SUARA CIANJUR - Malam ini, pada Selasa (9/5/2023), beberapa lembaga penyelenggara pemilu akan menggelar rapat tripartite. 

Pertemuan ini diadakan sebagai respons terhadap polemik yang sedang terjadi mengenai representasi perempuan dalam Pemilihan Legislatif (Pileg) 2024.

Rapat tersebut akan dihadiri oleh Komisi Pemilihan Umum (KPU), Badan Pengawas Pemilu (Bawaslu), dan Dewan Kehormatan Penyelenggaraan Pemilu (DKPP). 

Idham Holik, salah satu komisioner KPU, menjelaskan bahwa pertemuan ini bertujuan untuk membahas koordinasi antar lembaga penyelenggara pemilu.

Dikutip dari laman Suara.com, "Tripartite ini pada umumnya dijadikan momentum bagi kami untuk membahas hal-hal yang sifatnya strategis dan memastikan bahwa sesama penyelenggara memiliki komitmen untuk pemilu yang berintegritas," jelas Idham.

Idham tidak memberikan jawaban yang rinci ketika ditanya mengenai rencana untuk membahas keterwakilan perempuan bersama Bawaslu dan DKPP.

"Pada umumnya, memang dalam rapat tripartite itu dibahas isu-isu strategis ya," sebutnya.

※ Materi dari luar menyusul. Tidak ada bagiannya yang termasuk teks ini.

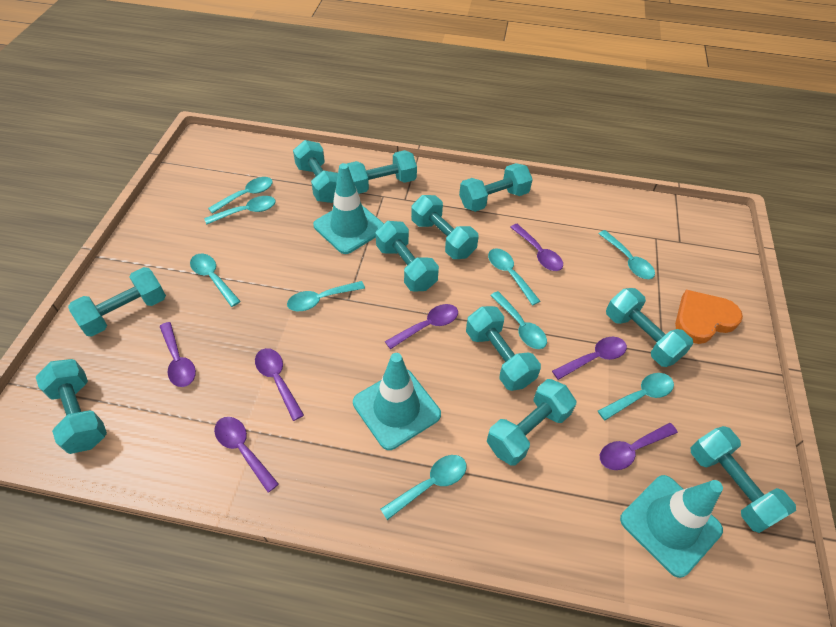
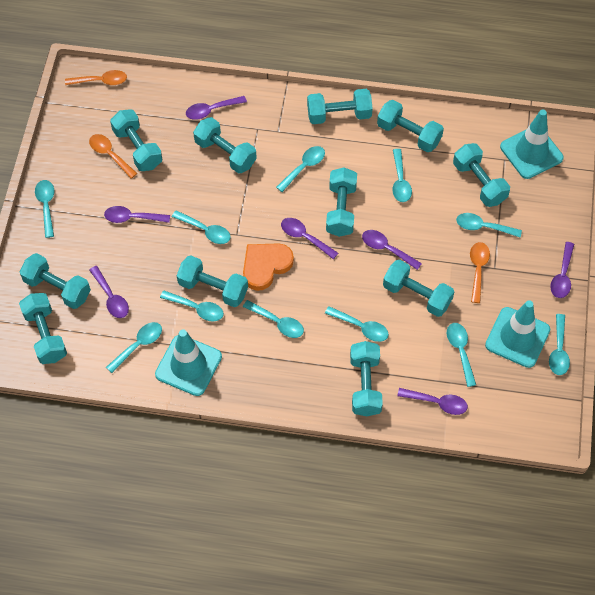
orange spoon: none = 0 -> [65,70,127,85] [89,134,137,179] [470,242,490,303] = 3
turquoise spoon: [190,254,241,307] [204,196,275,225] [208,177,273,214] [287,281,365,311] [380,455,467,520] [488,248,540,306] [490,291,547,349] [598,373,674,420] [599,230,655,279] = 9 -> [35,180,54,238] [106,322,162,373] [160,291,224,321] [172,210,231,244] [243,300,304,338] [276,146,325,192] [325,306,389,342] [392,149,412,202] [447,323,476,387] [456,213,522,237] [549,314,570,375] = 11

Sebelumnya, Bawaslu mendapat kunjungan dari Masyarakat Peduli Keterwakilan Perempuan yang menentang Pasal 8 dalam Peraturan KPU (PKPU) Nomor 10 Tahun 2023.

Titi Anggraini, Anggota Dewan Pembina Perkumpulan Pemilu untuk Pemilu dan Demokrasi (Perludem), mengatakan bahwa Pasal 8 dari Peraturan KPU Nomor 10 Tahun 2023 berpotensi mengurangi keterwakilan perempuan pada Pemilihan Legislatif (Pileg) 2024.

Baca Juga: Hukuman Lionel Messi Dikurangi, Dia Akan Membela PSG Lawan Ajaccio Sabtu Ini

"Jadi, selama ini apa yang disampaikan KPU hanya menempatkan Pasal 8 Ayat 2 Huruf b sebagai rumus matematika yang digunakan secara internasional," ucap Titi.

"Tetapi ini melepaskannya dari konteks bahwa undang-undang mewajibkan keterwakilan perempuan paling sedikit 30 persen di setiap dapil," sambungnya.

Menurut Titi, PKPU Nomor 10 Tahun 2023 Pasal 8 berdampak pada berkurangnya keterwakilan perempuan dalam Pemilihan Legislatif (Pileg) 2024. 

Aturan tersebut menyebabkan daerah pemilihan (dapil) yang memiliki kursi sebanyak 4, 7, 8, dan 11 akan menghasilkan keterwakilan perempuan kurang dari 30 persen.

"Perempuan yang harusnya berkompetensi di Pemilu 2024, lalu tidak mendapatkan tiket itu karena keterwakilan perempuan didistorsi, dieliminasi oleh ketentuan itu," tuturnya.

Sebaliknya, Idham Holik, Komisioner KPU, menjelaskan bahwa dalam proses penyusunan aturan tersebut, PKPU telah melalui konsultasi dengan Komisi II DPR.